Zaman memang telah berubah dan musim pun sudah berganti, begitulah hukum alam yang berlaku. Pangkalan Angkatan Udara Halim Perdanakusuma sebagai pusat dari sistem pertahanan udara nasional dan home base dari beberapa skadron udara strategis penjaga kedaulatan negara di udara, mungkin pula kini sudah dinilai tidak diperlukan lagi.
Dengan wawasan sempit seperti itu, maka Lanud Halim dengan segala perabotannya pasti dipandang sudah waktunya masuk “museum penerbangan nasional” di lokasi International Airport Kertajati yang tidak terpakai selama ini dari pada menjadi mubazir.
Di luar itu semua, semoga saja nama harum dan semangat juang Pahlawan Nasional Halim Perdanakusuma tidak akan menguap ditelan zaman yang terus berubah.

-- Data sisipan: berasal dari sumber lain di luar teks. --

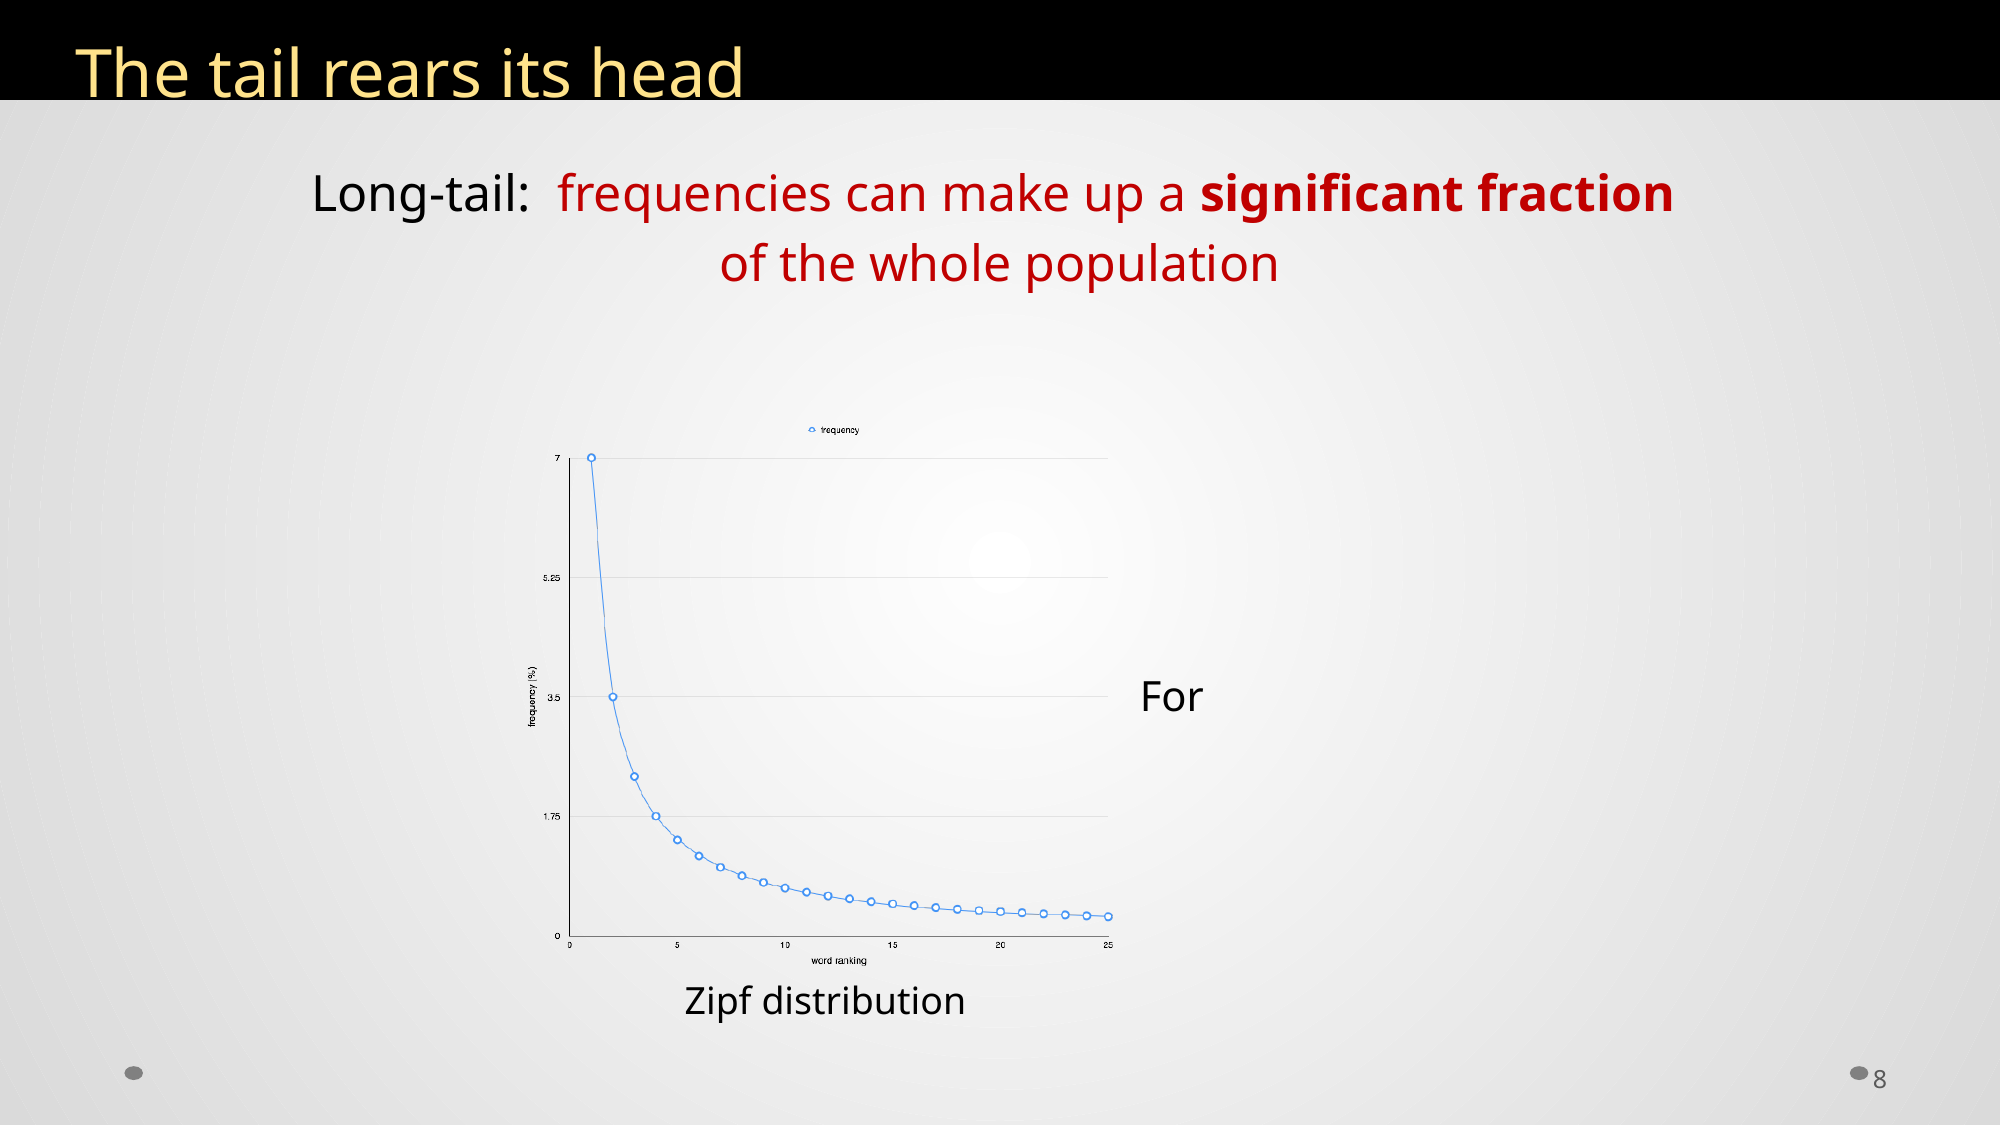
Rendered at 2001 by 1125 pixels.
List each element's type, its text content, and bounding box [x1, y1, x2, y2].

picture [524, 424, 1113, 967]
slide_number 8 [1868, 1050, 1992, 1110]
title The tail rears its head [0, 0, 2000, 100]
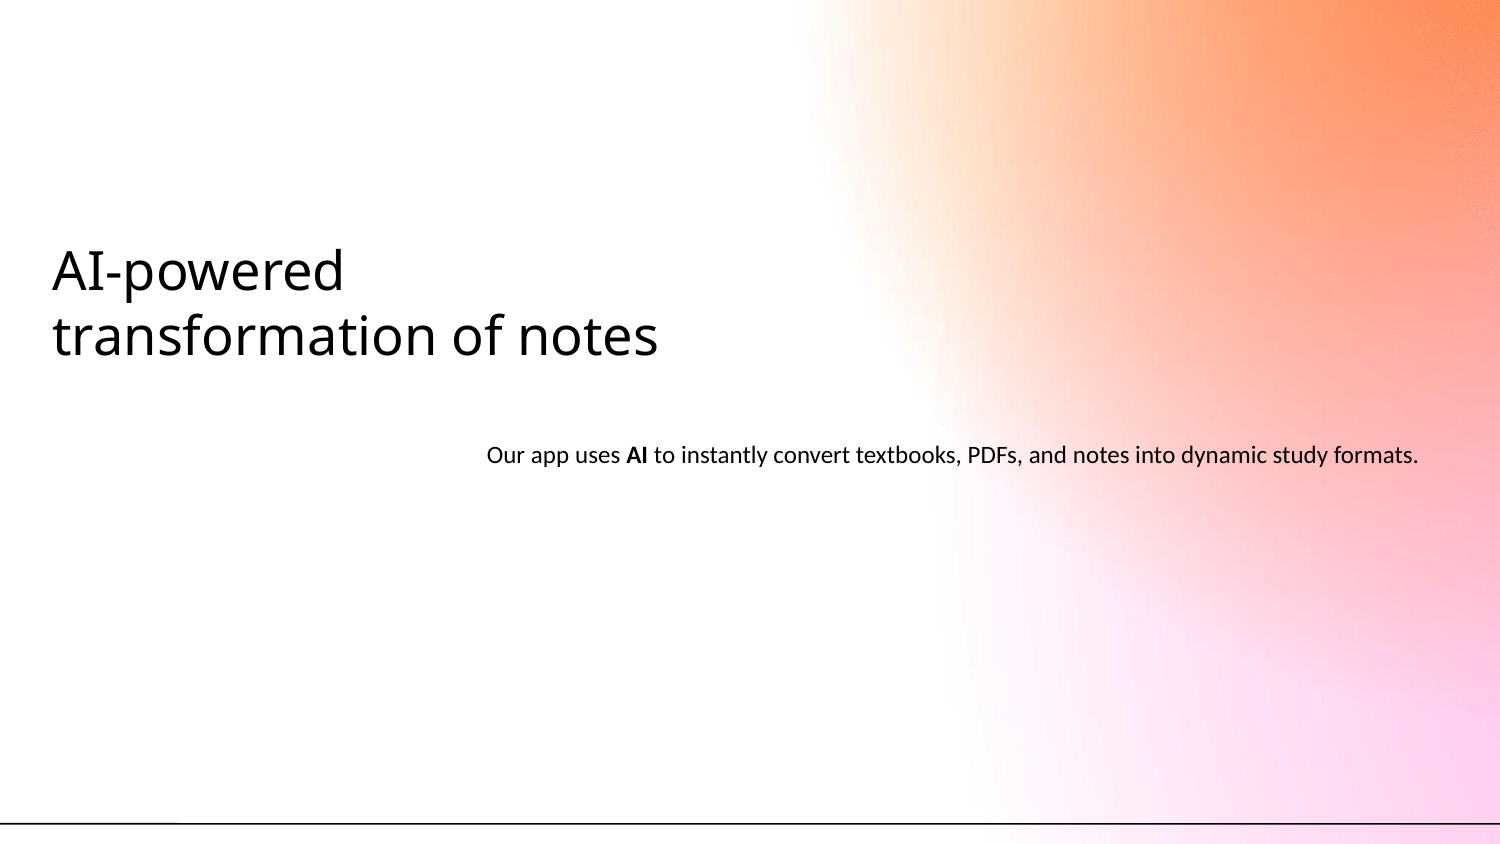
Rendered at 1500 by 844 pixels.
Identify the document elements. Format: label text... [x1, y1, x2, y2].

title AI-powered transformation of notes [37, 43, 744, 382]
picture [0, 825, 1500, 844]
subtitle Our app uses AI to instantly convert textbooks, PDFs, and notes into dynamic study formats. [471, 417, 1463, 755]
picture [0, 0, 1500, 823]
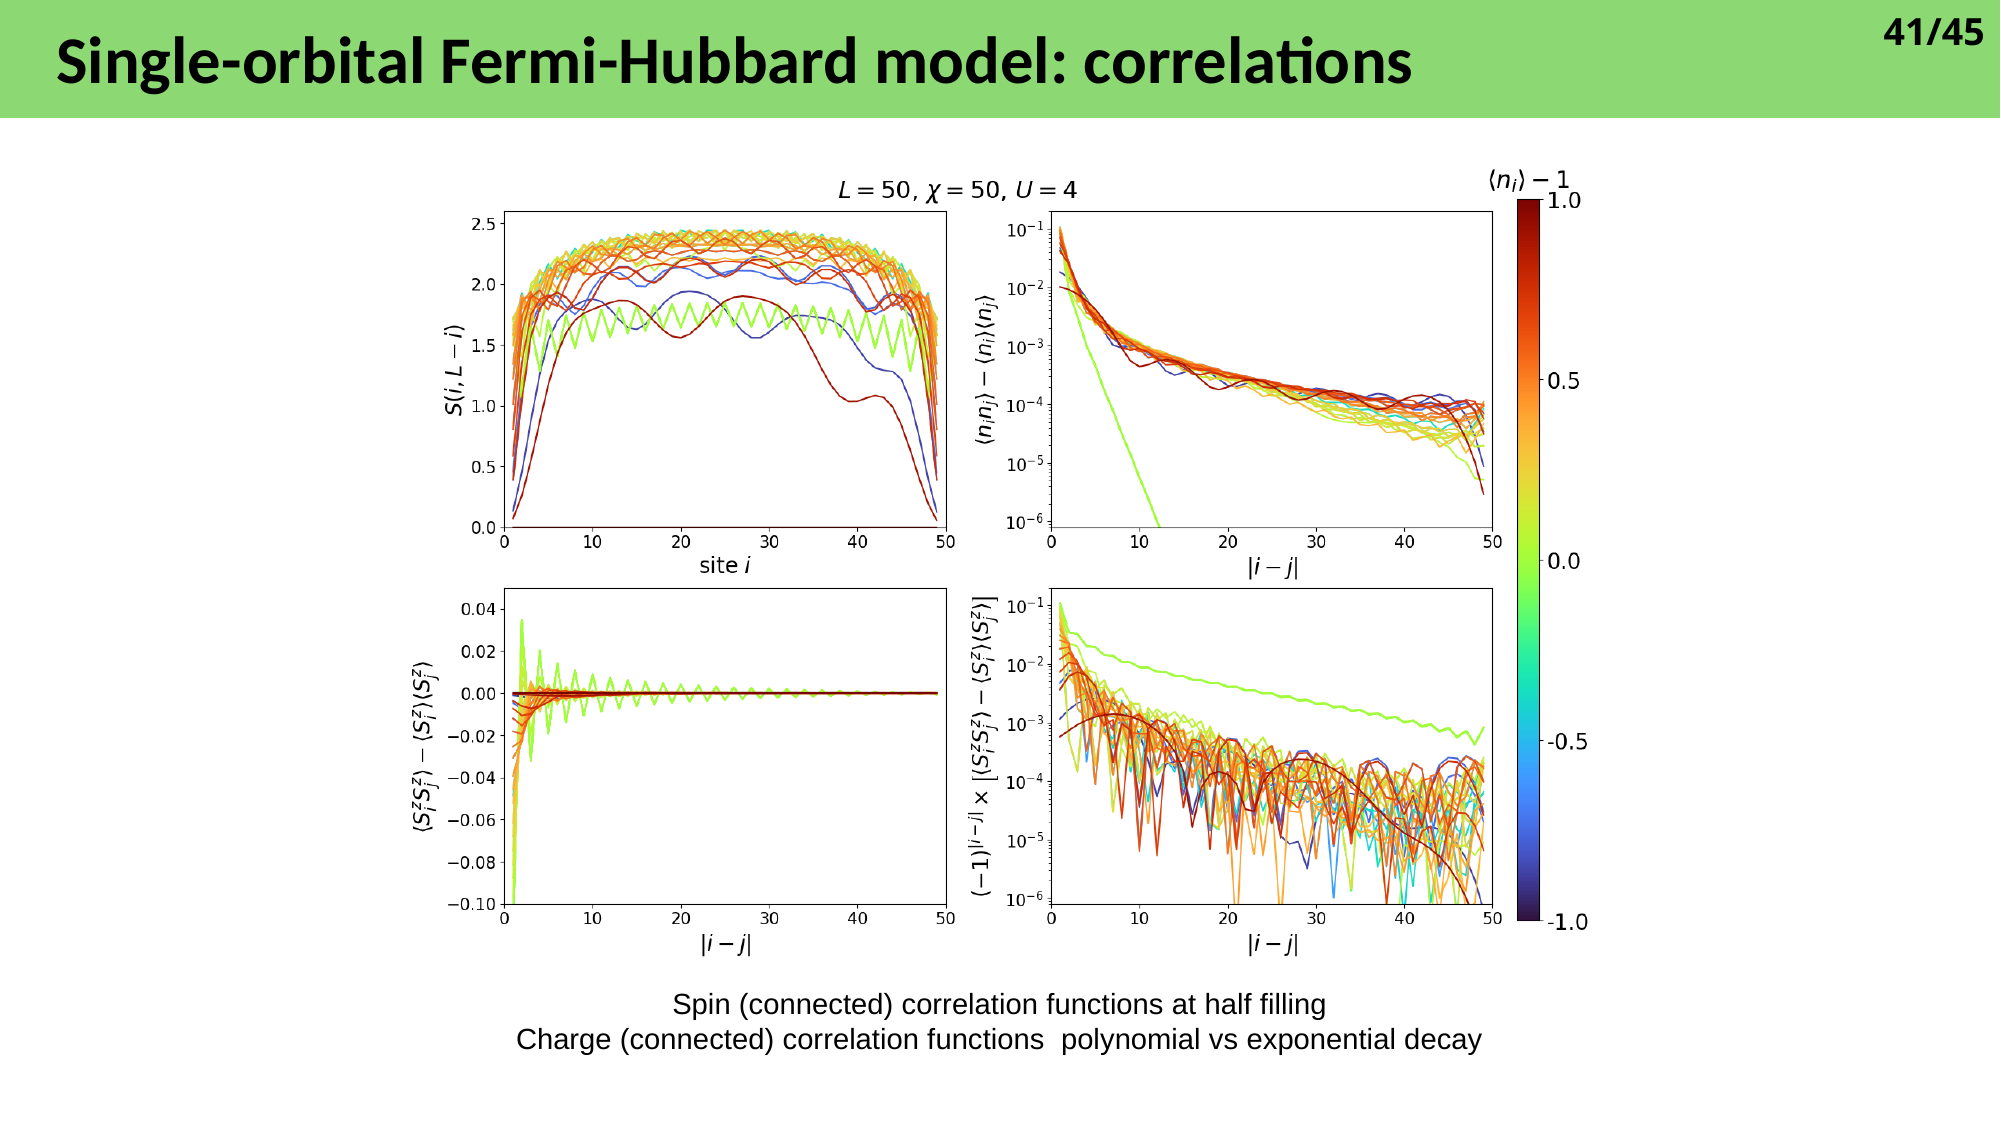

Halim Perdanakusuma pada bulan November nanti akan memasuki usia ke-100. Mudah mudahan menjelang capaian usia satu abad, masih cukup banyak orang waras yang tidak semata hanya mengejar keuntungan finansial dan masih tetap semangat menggelorakan spirit yang tinggi dalam meneruskan pembangunan Angkatan Udara yang kuat untuk senantiasa mampu menjaga kedaulatan dan kehormatan Ibu Pertiwi dan Bapak Angkasa Indonesia Tercinta. Amin.
Jakarta, Hari Sumpah Pemuda 28 Oktober 2022
*) Kepala Staf TNI Angkatan Udara periode 2002–2005, pendiri Pusat Studi Air Power Indonesia.